(Camera calibration data)
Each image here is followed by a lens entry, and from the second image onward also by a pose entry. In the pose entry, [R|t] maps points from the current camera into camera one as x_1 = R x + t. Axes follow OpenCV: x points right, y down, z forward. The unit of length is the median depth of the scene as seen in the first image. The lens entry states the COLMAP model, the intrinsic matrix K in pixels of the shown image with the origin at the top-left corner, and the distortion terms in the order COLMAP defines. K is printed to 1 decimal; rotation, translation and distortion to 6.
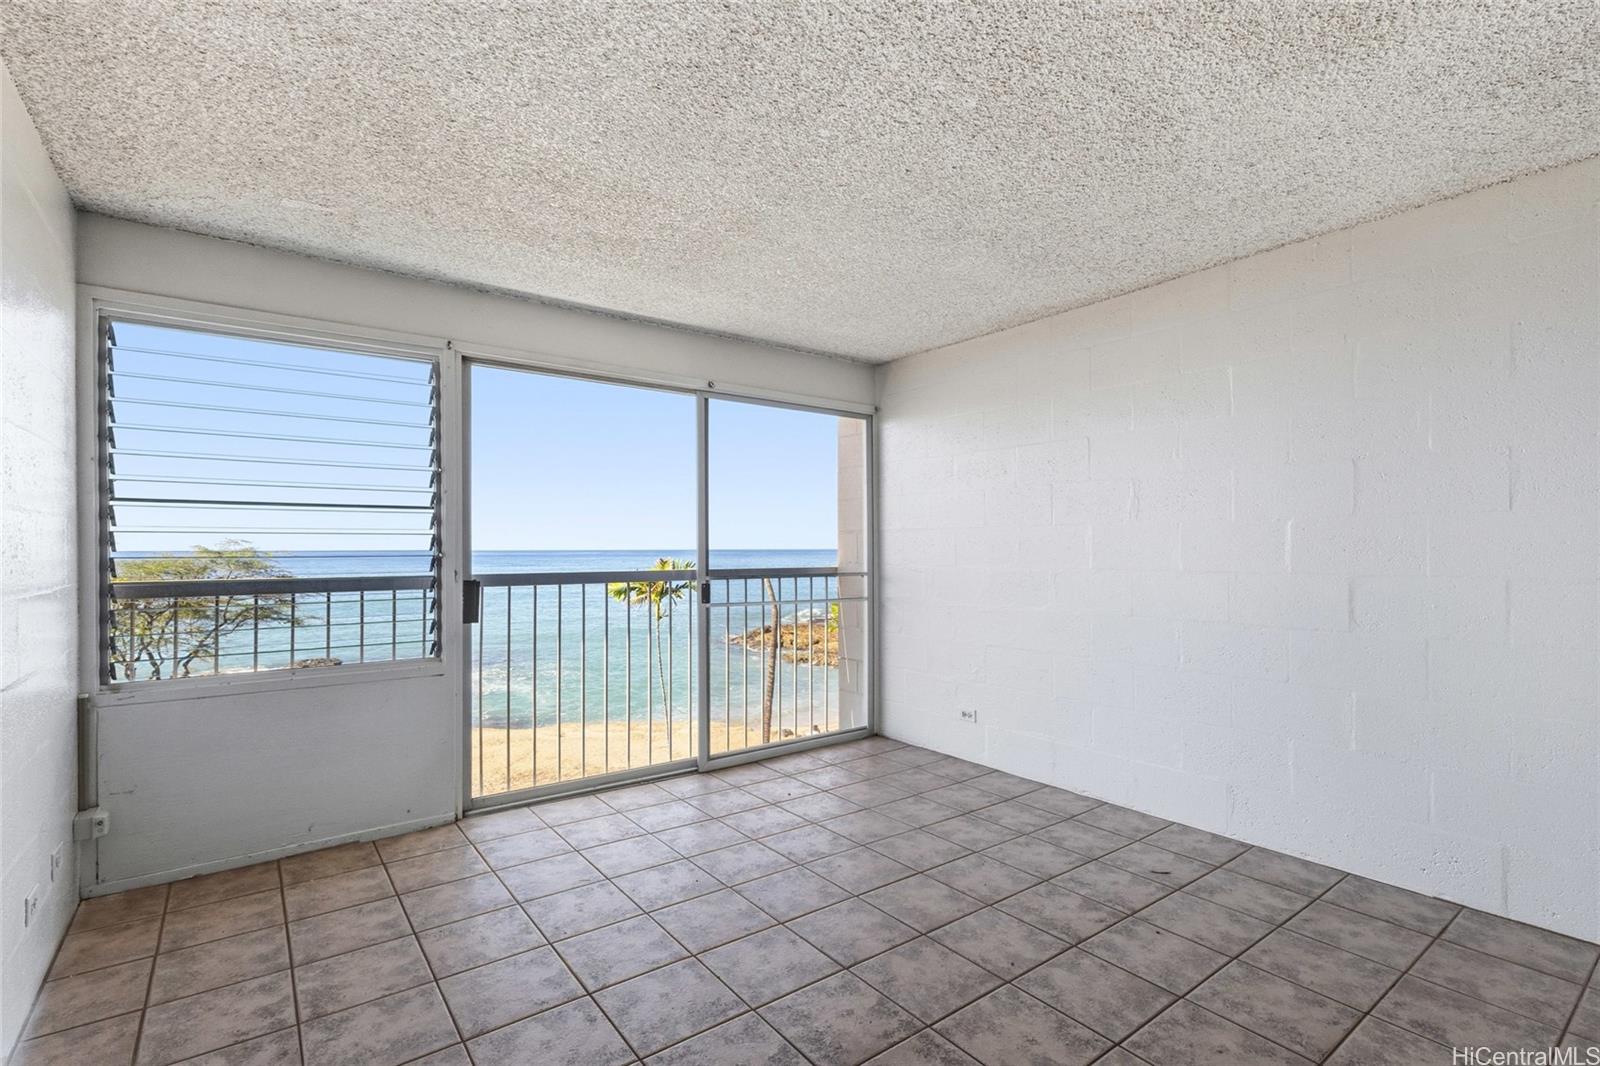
lens RADIAL K [[738.5, 0, 778.8], [0, 738.5, 543.1], [0, 0, 1]] dist [0.003637, 0.000865]
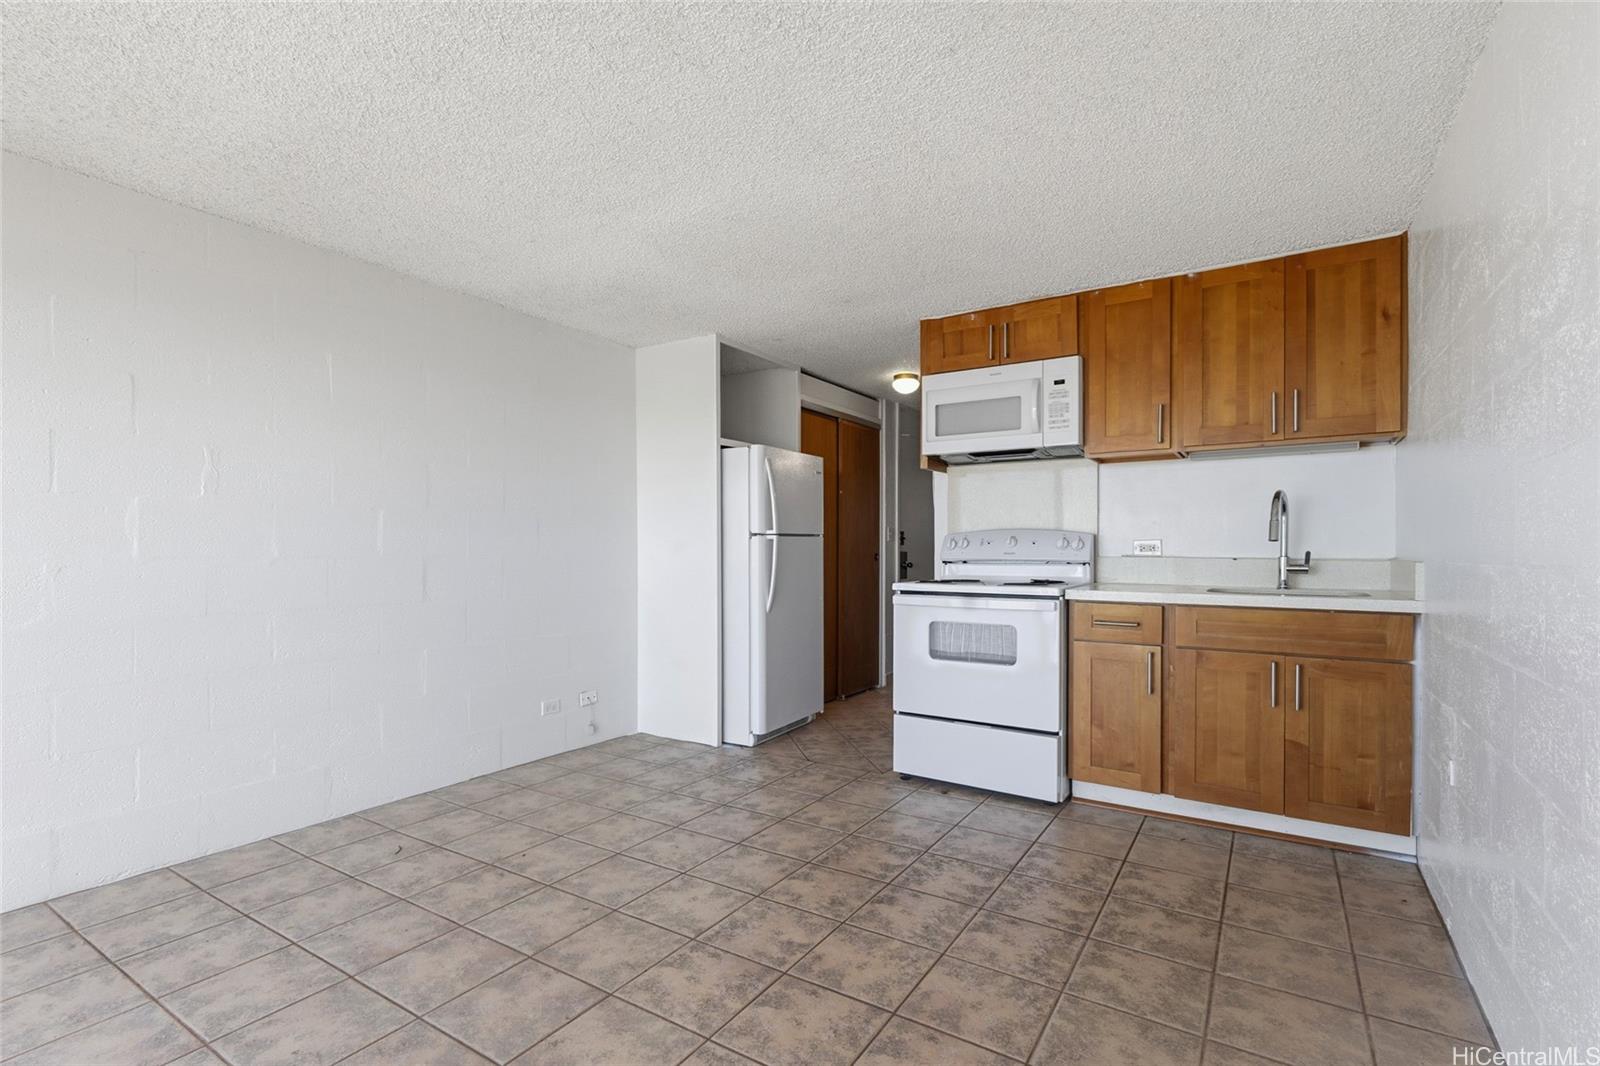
lens RADIAL K [[738.5, 0, 803.0], [0, 738.5, 549.7], [0, 0, 1]] dist [0.003637, 0.000865]
pose [[-0.368873, 0.003997, 0.929471, -0.563628], [-0.007094, 0.999950, -0.007115, 0.032016], [-0.929453, -0.009218, -0.368826, 0.767134]]
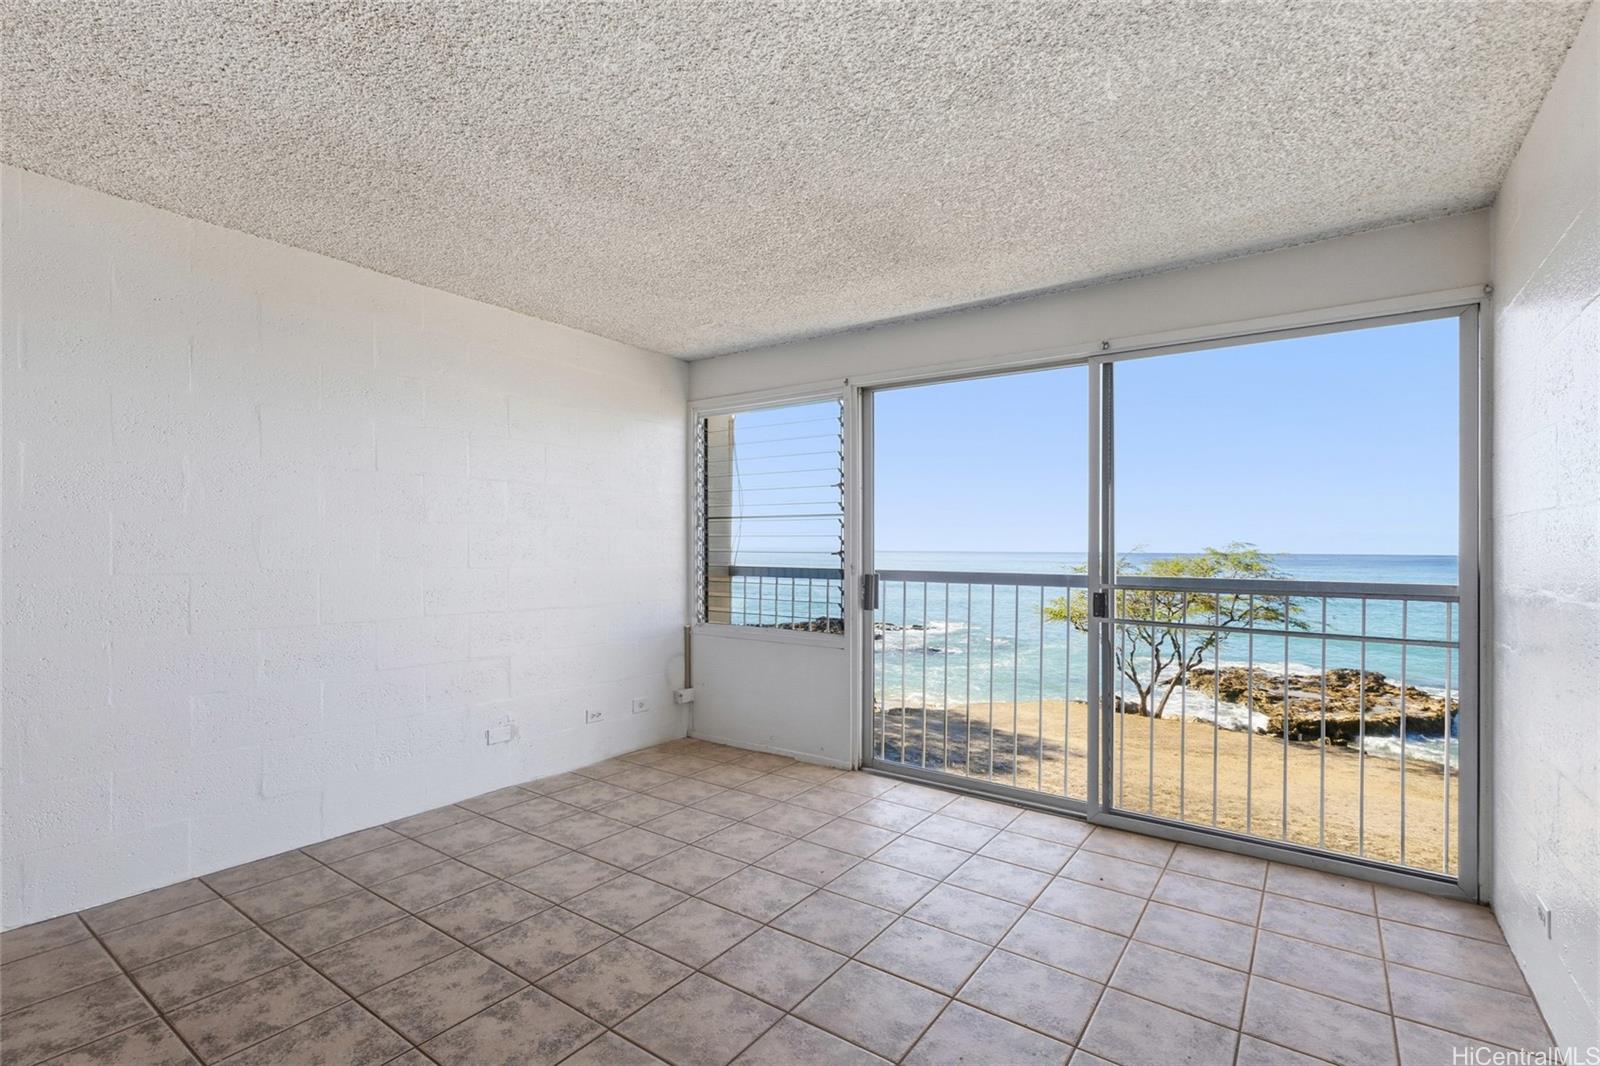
lens RADIAL K [[738.5, 0, 797.5], [0, 738.5, 549.5], [0, 0, 1]] dist [0.003637, 0.000865]
pose [[0.318381, 0.006487, -0.947941, 0.733456], [-0.002062, 0.999979, 0.006151, 0.003549], [0.947961, -0.000004, 0.318388, 0.556773]]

• [DIRECTIONS]: Reproduce the data above line for line, leaving out the pictures.

• [RESULT BELOW]:
Each image here is followed by a lens entry, and from the second image onward also by a pose entry. In the pose entry, [R|t] maps points from the current camera into camera one as x_1 = R x + t. Axes follow OpenCV: x points right, y down, z forward. The unit of length is the median depth of the scene as seen in the first image. The lens entry states the COLMAP model, the intrinsic matrix K in pixels of the shown image with the origin at the top-left corner, and the distortion terms in the order COLMAP defines. K is printed to 1 decimal; rotation, translation and distortion to 6.
lens RADIAL K [[738.5, 0, 778.8], [0, 738.5, 543.1], [0, 0, 1]] dist [0.003637, 0.000865]
lens RADIAL K [[738.5, 0, 803.0], [0, 738.5, 549.7], [0, 0, 1]] dist [0.003637, 0.000865]
pose [[-0.368873, 0.003997, 0.929471, -0.563628], [-0.007094, 0.999950, -0.007115, 0.032016], [-0.929453, -0.009218, -0.368826, 0.767134]]
lens RADIAL K [[738.5, 0, 797.5], [0, 738.5, 549.5], [0, 0, 1]] dist [0.003637, 0.000865]
pose [[0.318381, 0.006487, -0.947941, 0.733456], [-0.002062, 0.999979, 0.006151, 0.003549], [0.947961, -0.000004, 0.318388, 0.556773]]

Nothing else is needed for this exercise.